Tunisie : l’ARP fête le Prix Nobel de la Paix

Pour le fêter comme il se doit, le Prix Nobel de la Paix, une session plénière exceptionnelle a eu lieu aujourd’hui mardi 16 février à l’ARP, moins d’un mois, après le deuxième anniversaire de l’adoption de la Constitution, le 26 janvier 2014.

Ils étaient nombreux à être présents: des représentants des partis politiques, mais aussi des députés, et bien évidemment les membres du Quartet.

Le mot de l’ouverture a été prononcé par le président de l’ARP, Mohamed Ennaceur, qui  a déclaré: « C’est grâce au consensus que nous avons obtenu ce prix, même si certains nous ont reproché d’avoir retardé le travail, parce que nous avons mis du temps à trouver un consensus qui arrange l’ensemble des parties prenantes. Mais notre principal objectif était de garantir l’égalité et la stabilité ».

Pour Houcine Abassi, secrétaire général de l’UGTT, ce prix rend hommage aux martyrs de la révolution: Chokri Belaïd et Mohamed Brahmi.

Il a indiqué pour sa part que: « L’apprentissage de la démocratie se réalise par la pratique qui malheureusement ne pourra se construire que si et seulement si nous éradiquons la pauvreté, la corruption et l’exclusion. La Tunisie a donné un bon exemple de l’avantage du dialogue plutôt que du recours aux conflits et aux guerres ».

Pour sa part, Fadhel Mahfoudh (Bâtonnier de l’Ordre des avocats de Tunisie), a lui aussi rendu hommage aux martyrs de la révolution Chokri Belaïd et Mohamed Brahmi. Il a ajouté que défendre les causes justes est de la responsabilité des avocats.

Abdessattar Ben Moussa (Président de la Ligue Tunisienne des droits de l’Homme) a salué la femme tunisienne pour son militantisme, en déclarant: « Les femmes tunisiennes sont toujours des militantes pour l’acquisition de leurs  droits ».

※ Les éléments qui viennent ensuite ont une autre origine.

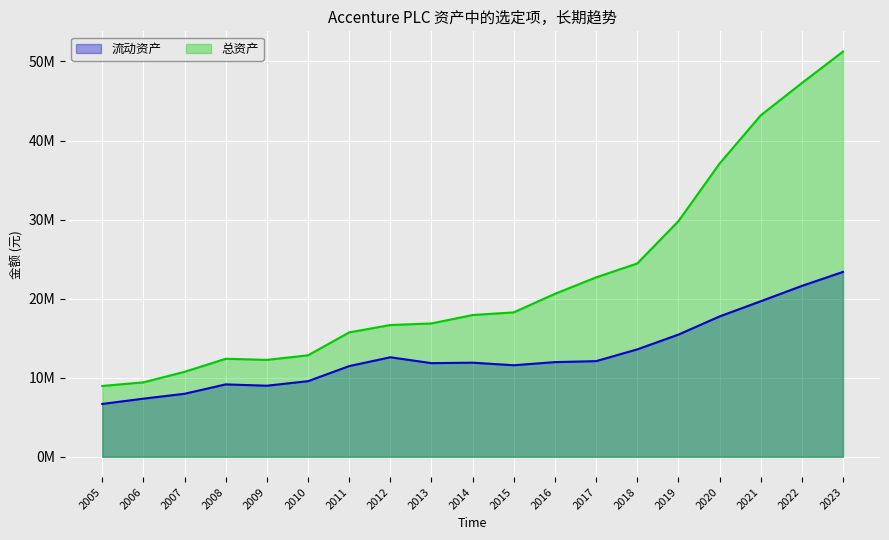

At which label does 总资产 first exceed 17930452?

2015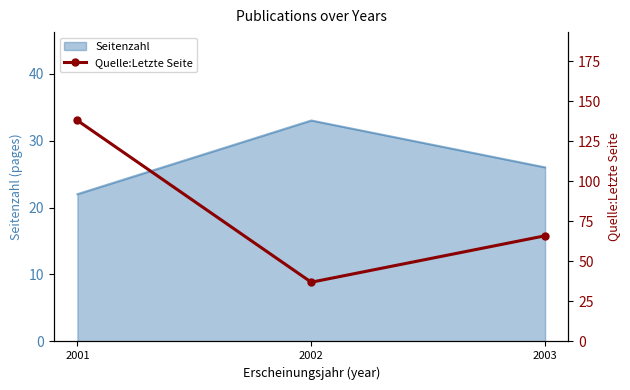

Where does the data first go above 66?

2001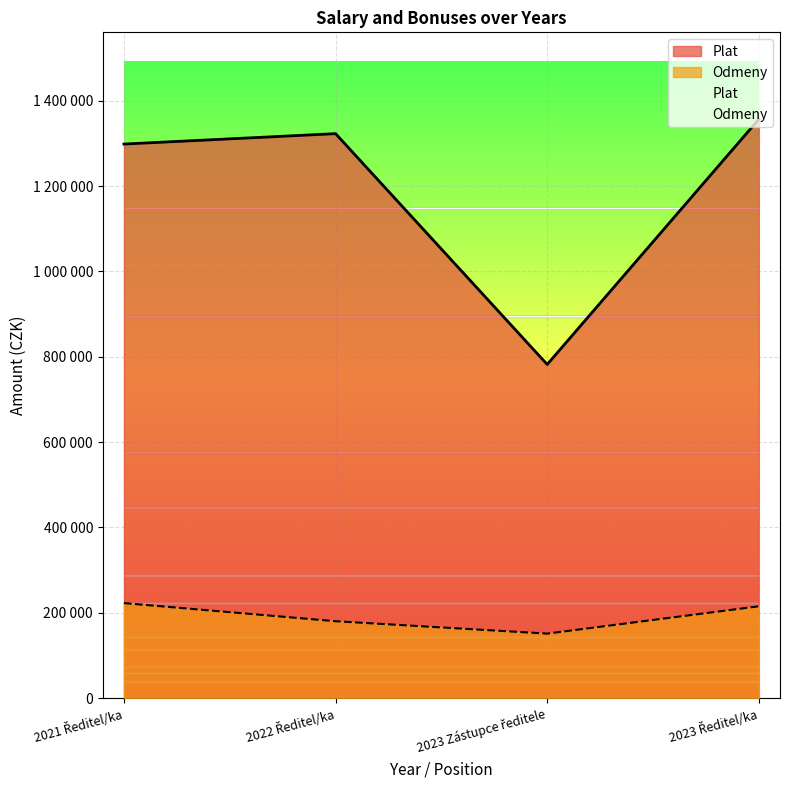

List the series in order of their peak value, lowest first.

Odmeny, Plat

La Tunisie est une exception dans le monde arabe, a annoncé Wided Bouchamoui, présidente de l’Utica, en poursuivant : « Ce prix est une fierté pour toutes les Tunisiennes et les Tunisiens ».

Abordant la question des mobilisations sociales qu’a connues récemment le pays, elle a déclaré qu’elles sont légitimes, parce que cette situation était due à une crise économique. « C’est aussi l’une des raisons pour lesquelles nous avons demandé au gouvernement de déclarer l’état d’urgence économique« , déclare-t-elle. Ajoutant : « Il faut trouver des solutions pour lutter contre le chômage et contre la pauvreté ».

Pour rappel, le prix a été décerné à la Tunisie, et plus précisément au Quartet du dialogue national auquel a été reconnu le mérite de mener ce dialogue, entre 2013-2014, et d’avoir sorti le pays d’une crise politique profonde, en initiant un dialogue national entre tous les partis politiques, pour la mise en place d’un gouvernement « indépendant », entré en fonction le 25 octobre 2013. Durant ces deux années, le Quartet a réussi à mettre fin aux conflits, à mettre en place une feuille de route estimée satisfaisante par toutes les parties concernées, ce qui a abouti au processus électoral, avec la tenue d’élections législatives et présidentielles et l’adoption d’une Constitution.